◆ **Job**
Gather every line in the records below that contains the string "between".

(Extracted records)
-------------------------
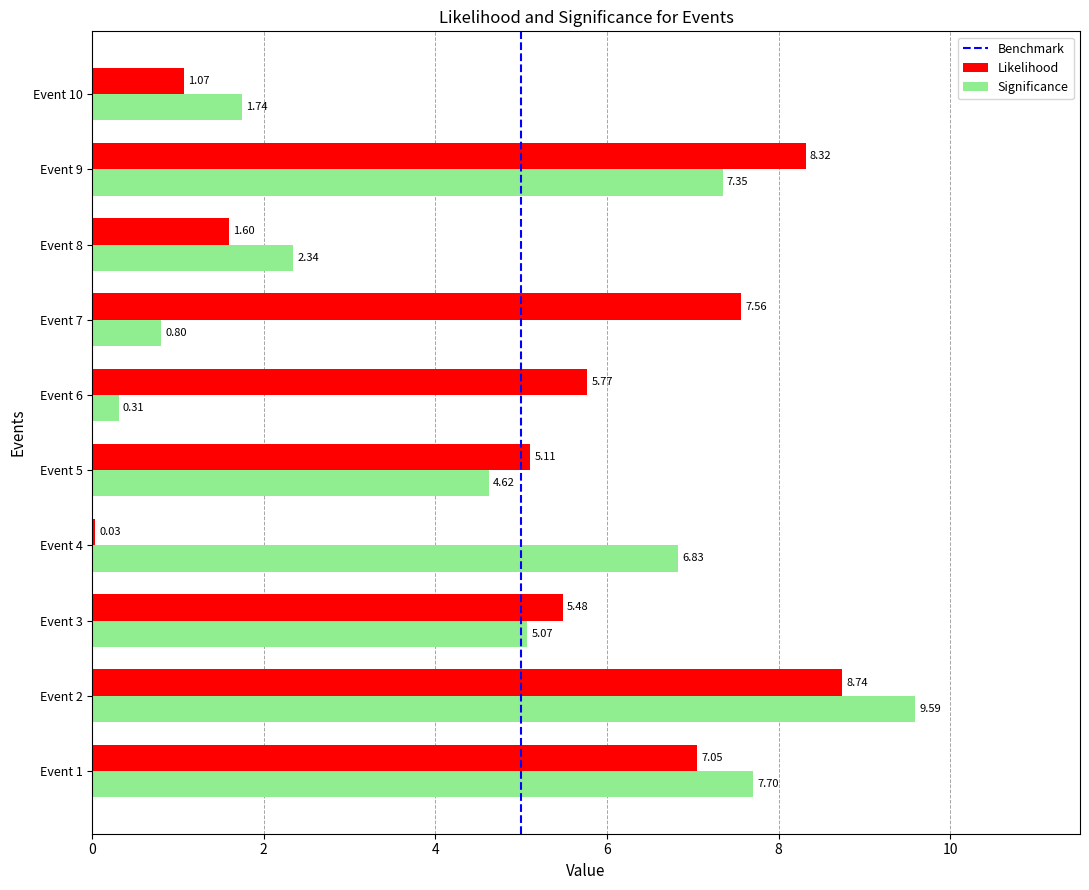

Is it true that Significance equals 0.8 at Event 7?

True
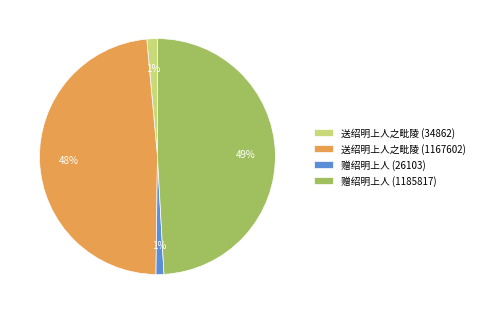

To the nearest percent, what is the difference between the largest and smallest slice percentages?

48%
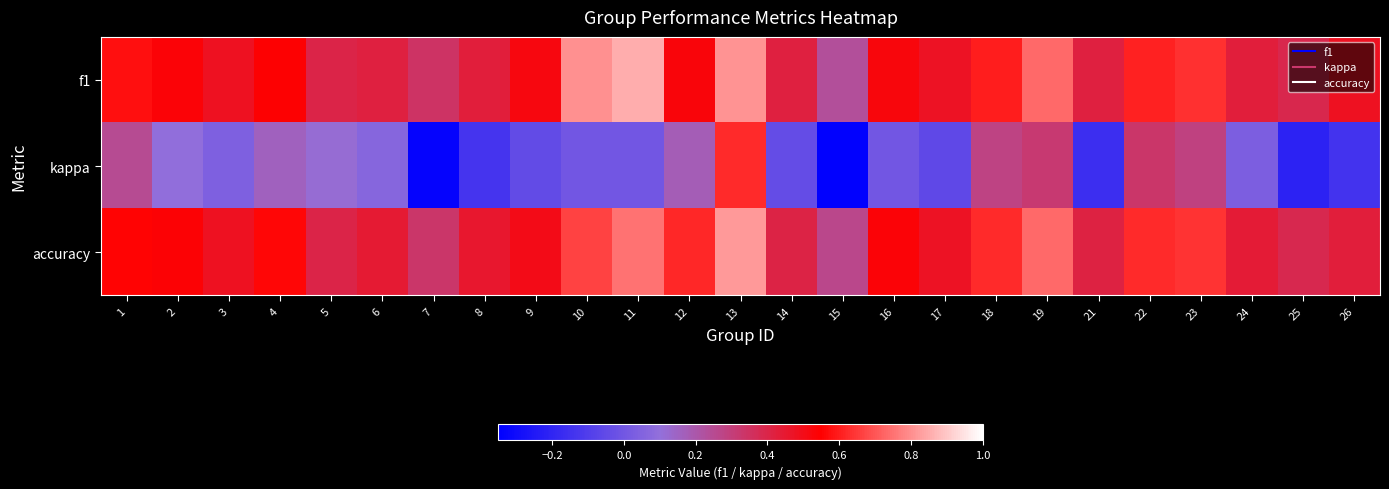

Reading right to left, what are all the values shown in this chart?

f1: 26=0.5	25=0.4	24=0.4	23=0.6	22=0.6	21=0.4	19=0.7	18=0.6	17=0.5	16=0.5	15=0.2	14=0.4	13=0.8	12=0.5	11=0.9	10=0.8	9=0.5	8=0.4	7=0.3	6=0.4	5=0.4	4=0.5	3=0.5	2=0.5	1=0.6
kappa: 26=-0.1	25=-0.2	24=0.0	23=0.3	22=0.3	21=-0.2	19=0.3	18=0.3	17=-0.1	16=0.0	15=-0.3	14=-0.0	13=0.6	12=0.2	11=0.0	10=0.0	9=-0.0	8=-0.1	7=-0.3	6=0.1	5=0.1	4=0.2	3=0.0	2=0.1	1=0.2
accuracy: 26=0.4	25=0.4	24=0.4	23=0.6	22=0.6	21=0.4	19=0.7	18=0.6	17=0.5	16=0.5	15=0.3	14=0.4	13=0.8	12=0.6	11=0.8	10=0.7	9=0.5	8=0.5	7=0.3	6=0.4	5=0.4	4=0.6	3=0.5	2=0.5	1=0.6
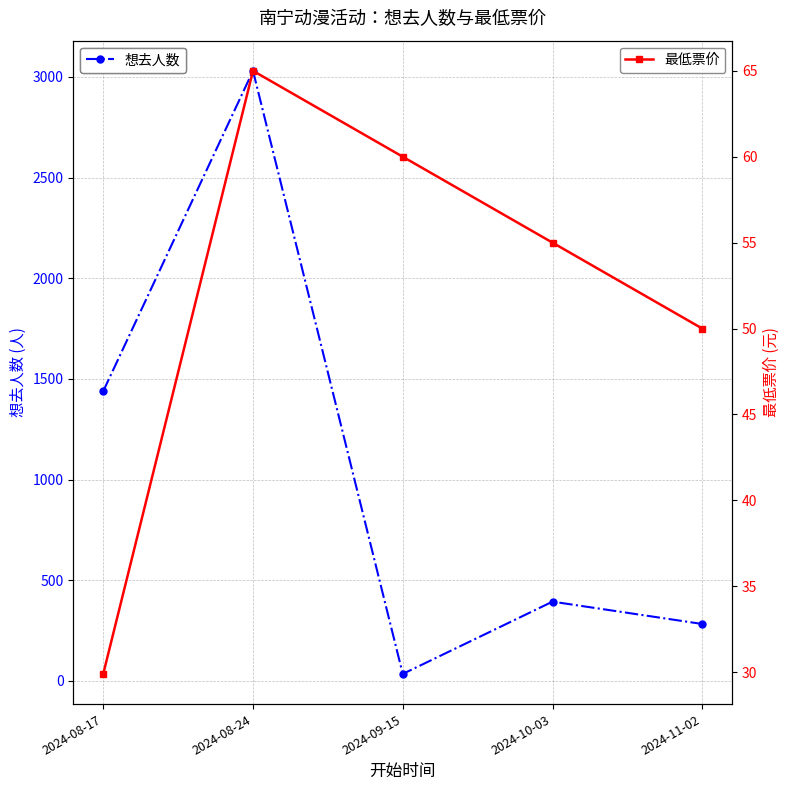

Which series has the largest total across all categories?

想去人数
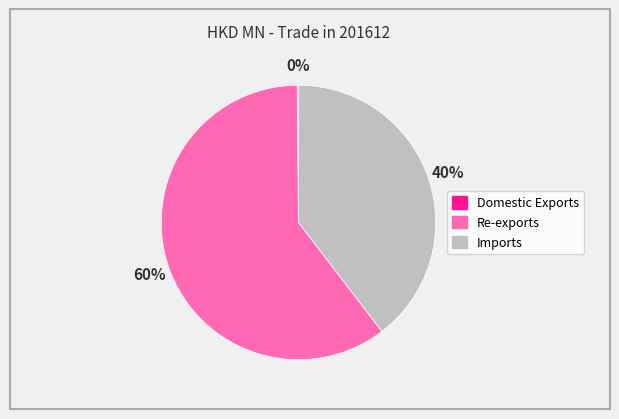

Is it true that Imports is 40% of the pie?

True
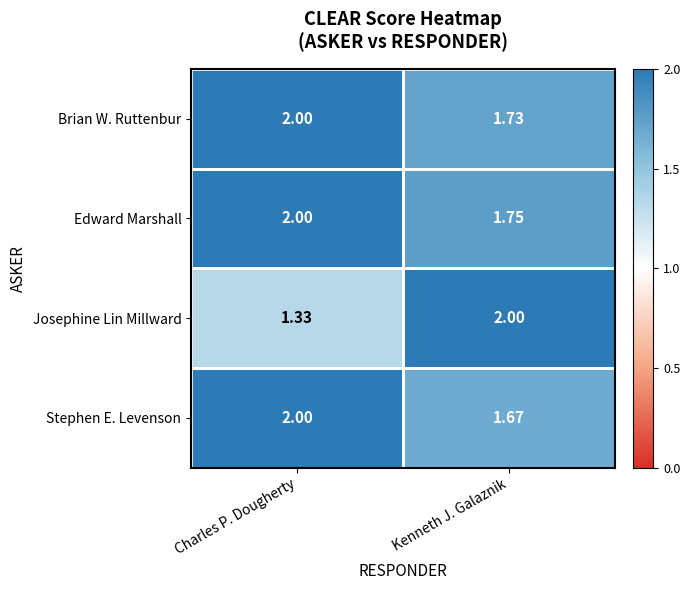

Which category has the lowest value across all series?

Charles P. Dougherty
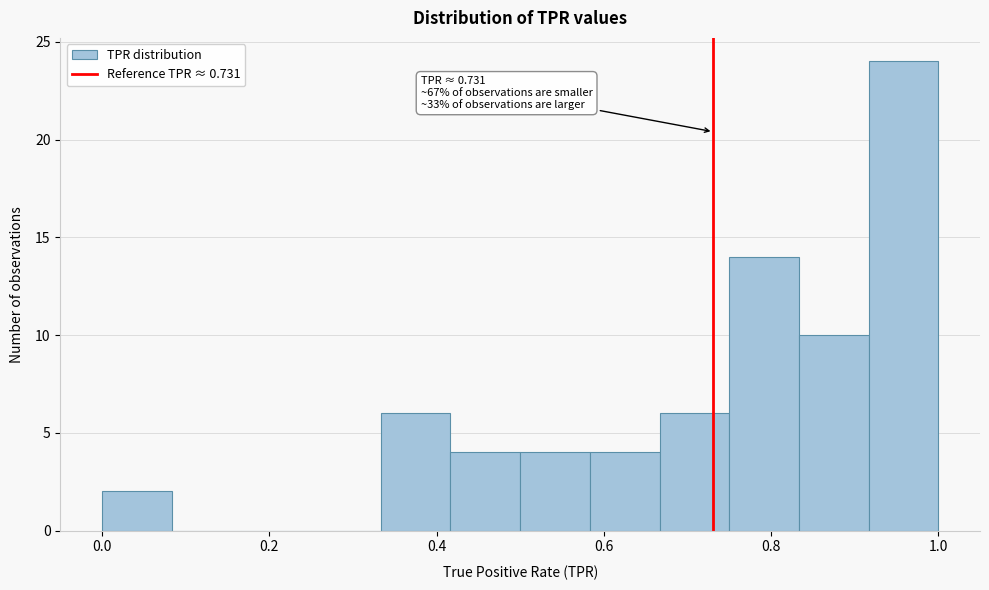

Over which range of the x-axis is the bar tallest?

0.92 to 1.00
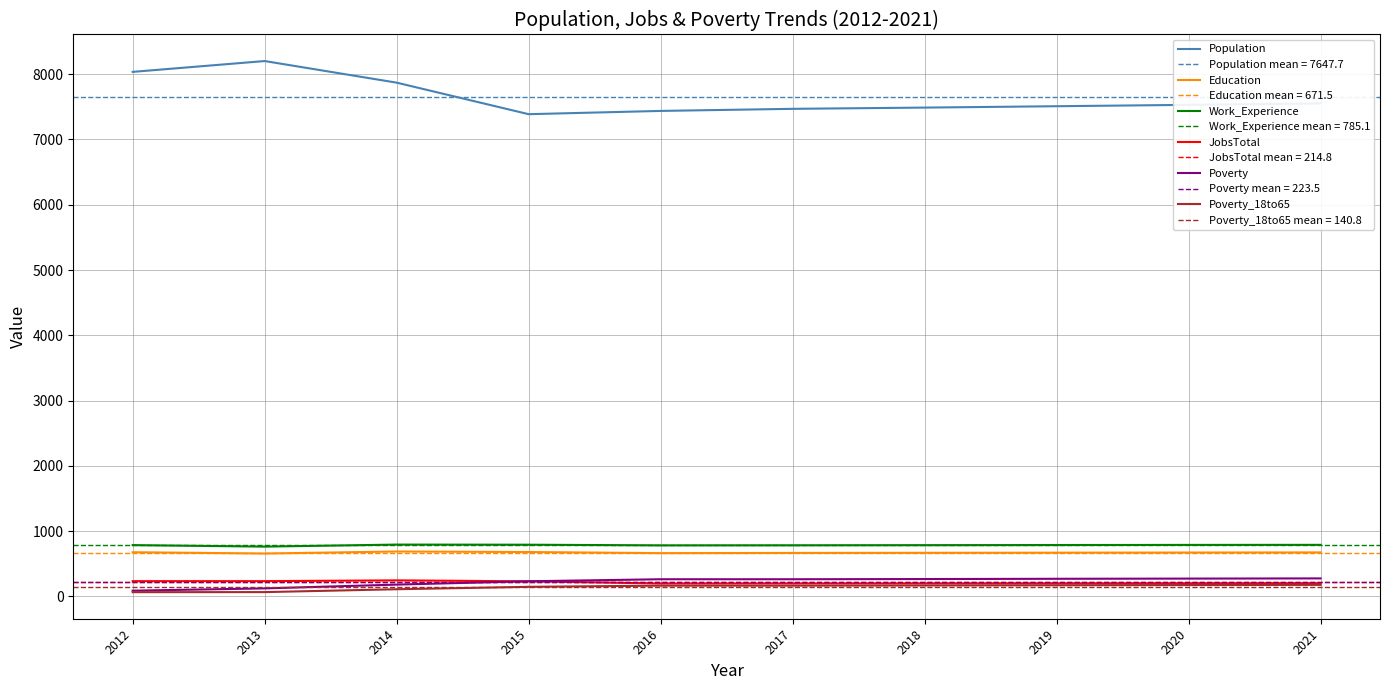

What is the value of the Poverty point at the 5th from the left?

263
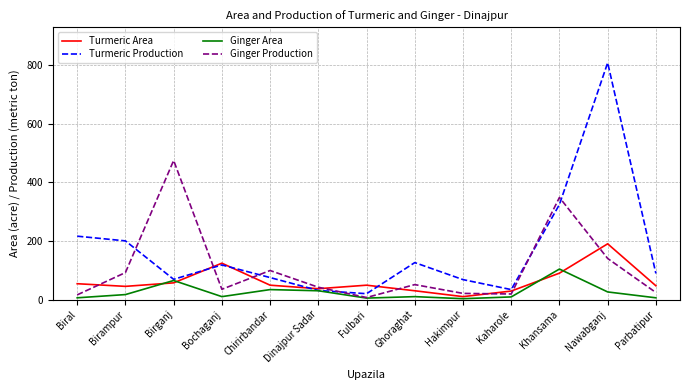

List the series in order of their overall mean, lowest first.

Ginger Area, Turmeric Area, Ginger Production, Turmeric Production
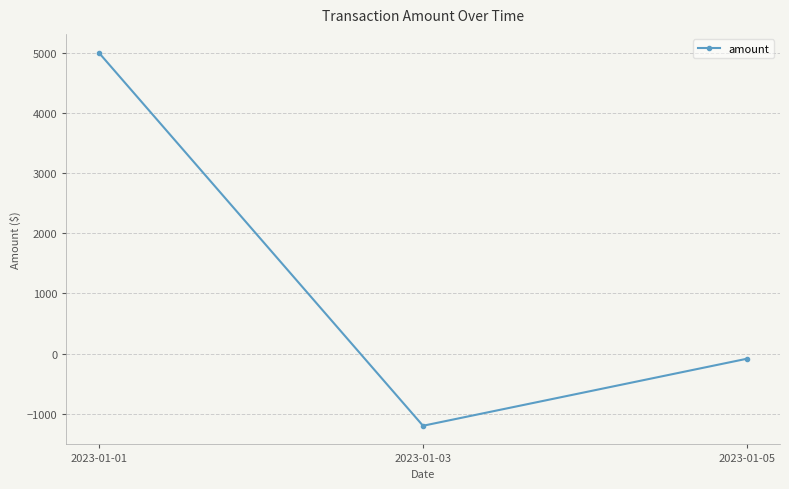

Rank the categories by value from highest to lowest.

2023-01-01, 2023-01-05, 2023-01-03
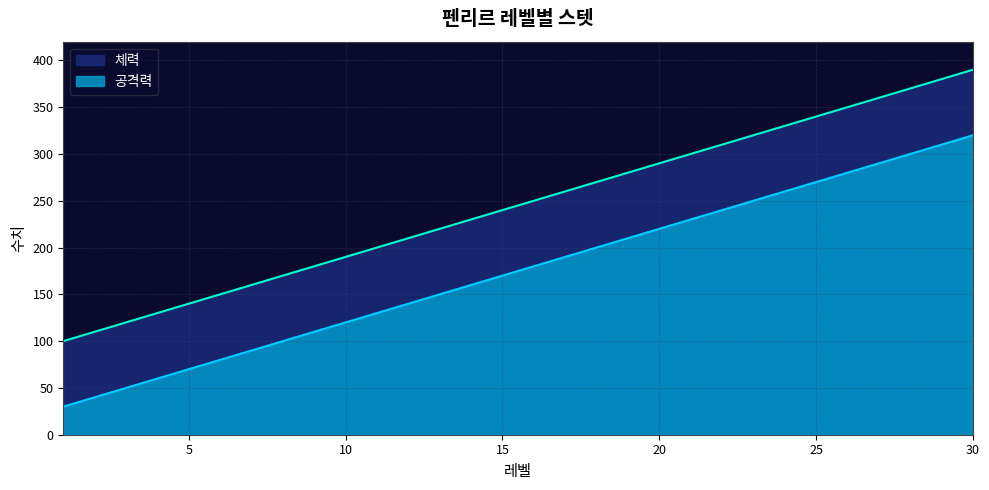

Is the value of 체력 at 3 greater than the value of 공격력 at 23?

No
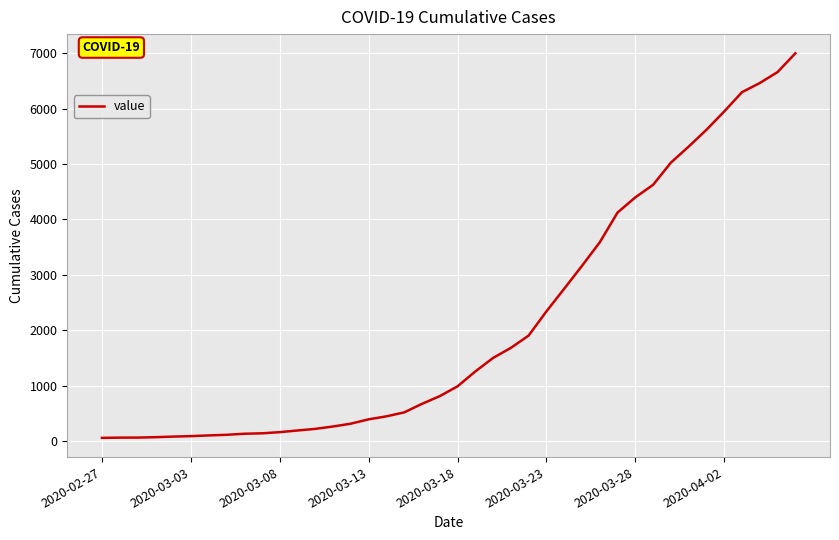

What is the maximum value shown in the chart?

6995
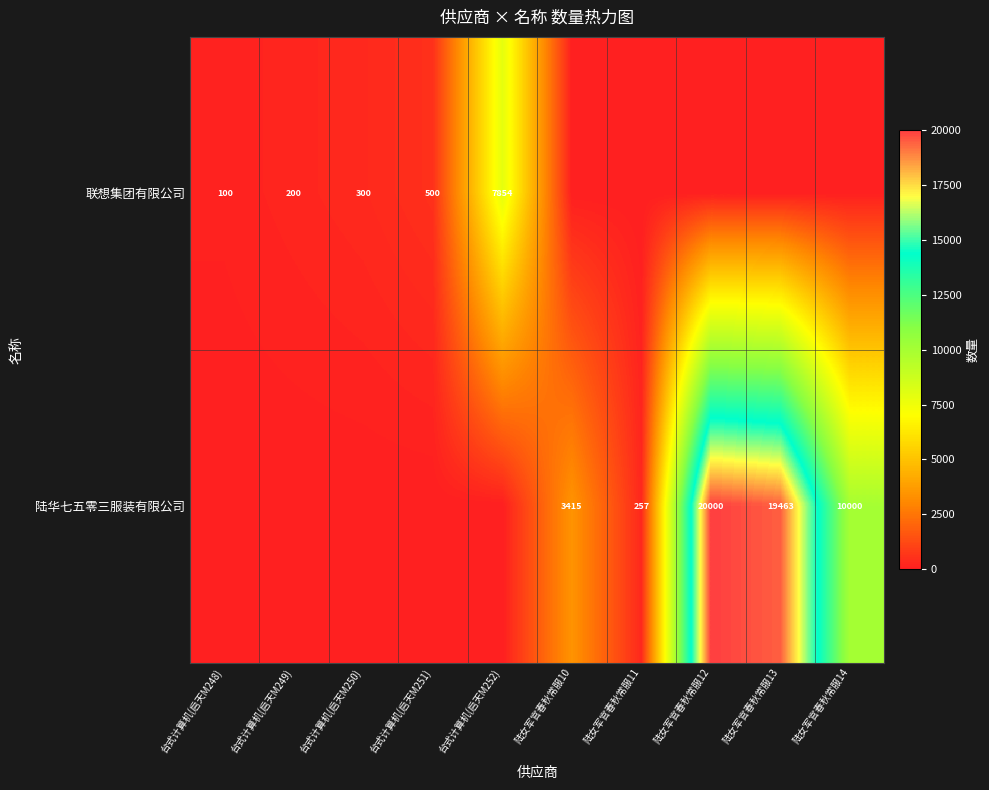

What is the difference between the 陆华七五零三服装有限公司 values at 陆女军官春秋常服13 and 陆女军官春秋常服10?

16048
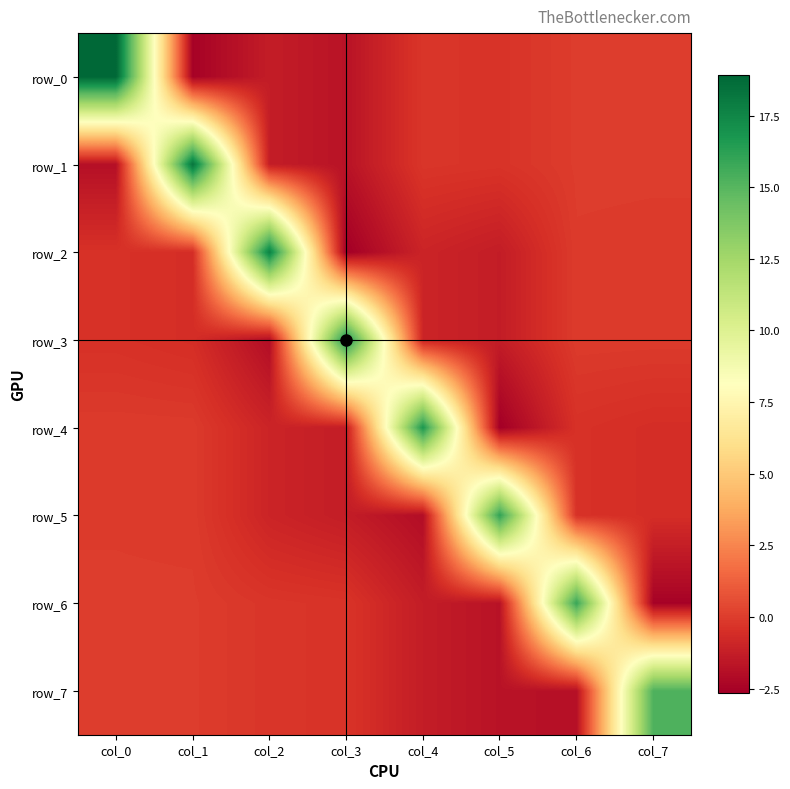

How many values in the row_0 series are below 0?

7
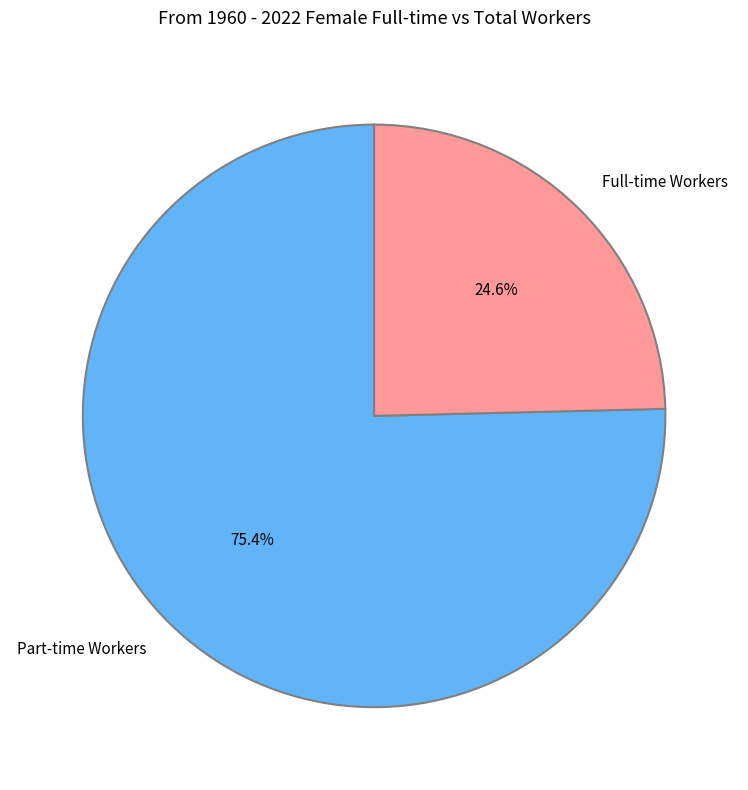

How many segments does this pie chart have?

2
-------------------------
◆ **Your solution**
To the nearest percent, what is the difference between the largest and smallest slice percentages?
What is the difference between the 陆华七五零三服装有限公司 values at 陆女军官春秋常服13 and 陆女军官春秋常服10?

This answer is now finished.